Stored data entries:
---
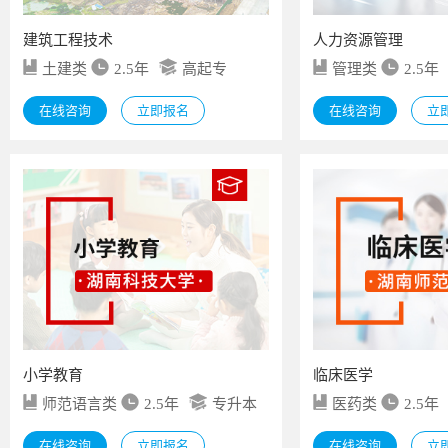
建筑工程技术
人力资源管理
土建类
2.5年
高起专
管理类
2.5年
在线咨询
立即报名
在线咨询
立
小学教育
临床医学
师范语言类
2.5年
专升本
医药类
2.5年
在线咨询
立即报名
在线咨询
立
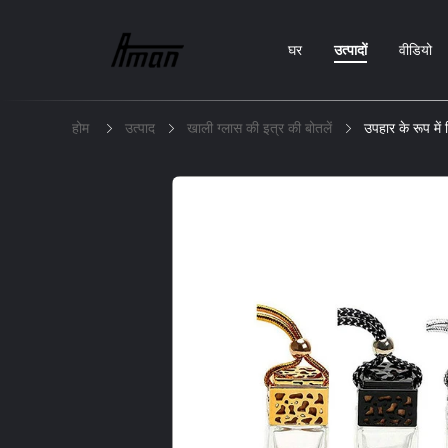
घर
उत्पादों
वीडियो
होम
उत्पाद
खाली ग्लास की इत्र की बोतलें
उपहार के रूप में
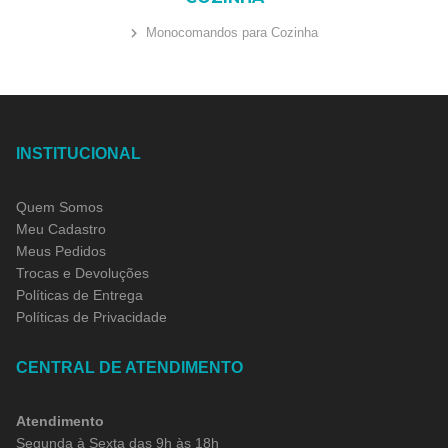
Monocomandos para Cozinha
INSTITUCIONAL
Quem Somos
Meu Cadastro
Meus Pedidos
Trocas e Devoluções
Políticas de Entrega
Políticas de Privacidade
CENTRAL DE ATENDIMENTO
Atendimento
Segunda à Sexta das 9h às 18h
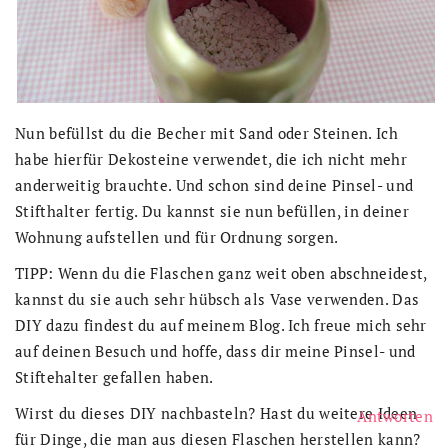
Nun befüllst du die Becher mit Sand oder Steinen. Ich
habe hierfür Dekosteine verwendet, die ich nicht mehr
anderweitig brauchte. Und schon sind deine Pinsel- und
Stifthalter fertig. Du kannst sie nun befüllen, in deiner
Wohnung aufstellen und für Ordnung sorgen.
TIPP: Wenn du die Flaschen ganz weit oben abschneidest,
kannst du sie auch sehr hübsch als Vase verwenden. Das
DIY dazu findest du auf meinem Blog. Ich freue mich sehr
auf deinen Besuch und hoffe, dass dir meine Pinsel- und
Stiftehalter gefallen haben.
Wirst du dieses DIY nachbasteln? Hast du weitere Ideen
Antworten
für Dinge, die man aus diesen Flaschen herstellen kann?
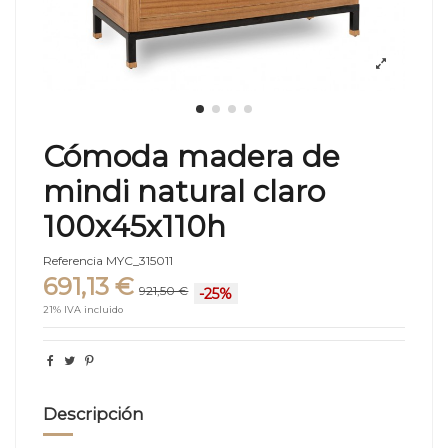
Cómoda madera de
mindi natural claro
100x45x110h
Referencia
MYC_315011
691,13 €
921,50 €
-25%
21% IVA incluido
Descripción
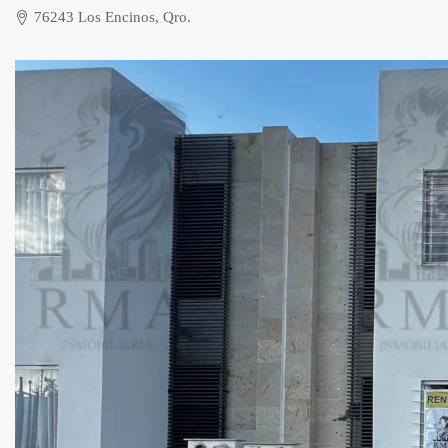
76243 Los Encinos, Qro.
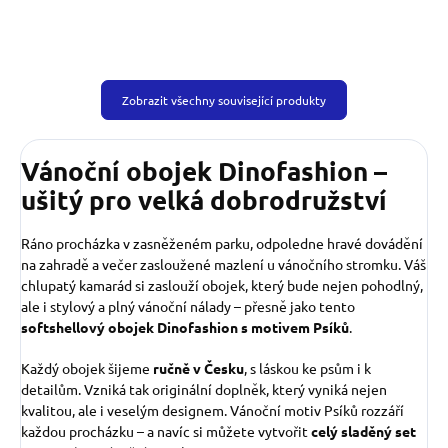
Zobrazit všechny související produkty
Vánoční obojek Dinofashion –
ušitý pro velká dobrodružství
Ráno procházka v zasněženém parku, odpoledne hravé dovádění
na zahradě a večer zasloužené mazlení u vánočního stromku. Váš
chlupatý kamarád si zaslouží obojek, který bude nejen pohodlný,
ale i stylový a plný vánoční nálady – přesně jako tento
softshellový obojek Dinofashion s motivem Psíků
.
Každý obojek šijeme
ručně v Česku
, s láskou ke psům i k
detailům. Vzniká tak originální doplněk, který vyniká nejen
kvalitou, ale i veselým designem. Vánoční motiv Psíků rozzáří
každou procházku – a navíc si můžete vytvořit
celý sladěný set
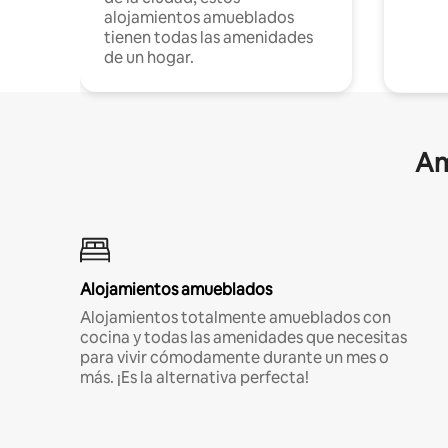
alojamientos amueblados
tienen todas las amenidades
de un hogar.
Am
Alojamientos amueblados
Alojamientos totalmente amueblados con
cocina y todas las amenidades que necesitas
para vivir cómodamente durante un mes o
más. ¡Es la alternativa perfecta!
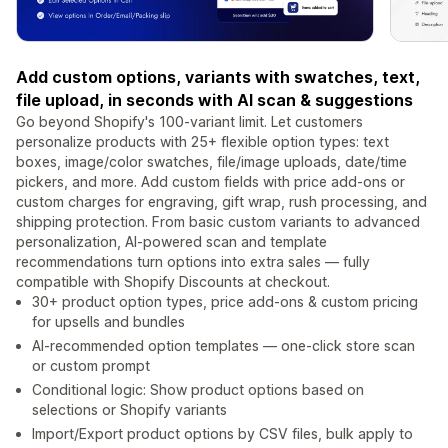
Add custom options, variants with swatches, text,
file upload, in seconds with AI scan & suggestions
Go beyond Shopify's 100-variant limit. Let customers
personalize products with 25+ flexible option types: text
boxes, image/color swatches, file/image uploads, date/time
pickers, and more. Add custom fields with price add-ons or
custom charges for engraving, gift wrap, rush processing, and
shipping protection. From basic custom variants to advanced
personalization, AI-powered scan and template
recommendations turn options into extra sales — fully
compatible with Shopify Discounts at checkout.
30+ product option types, price add-ons & custom pricing
for upsells and bundles
AI-recommended option templates — one-click store scan
or custom prompt
Conditional logic: Show product options based on
selections or Shopify variants
Import/Export product options by CSV files, bulk apply to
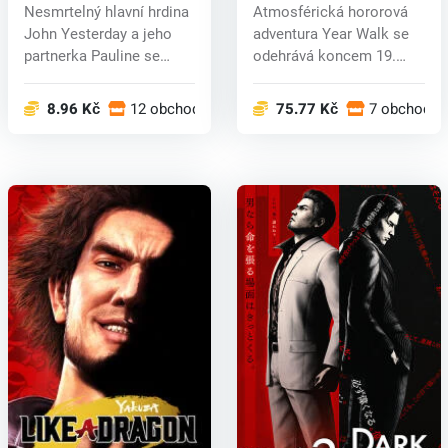
CD key
Nesmrtelný hlavní hrdina
Atmosférická hororová
John Yesterday a jeho
adventura Year Walk se
partnerka Pauline se
odehrává koncem 19.
vydali...
století a...
8.96 Kč
12 obchodech
75.77 Kč
7 obchodec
---
[What you have to do]
Supply the number of lines above that contain the word "Pinsel", and nothing else.

[Result below]
2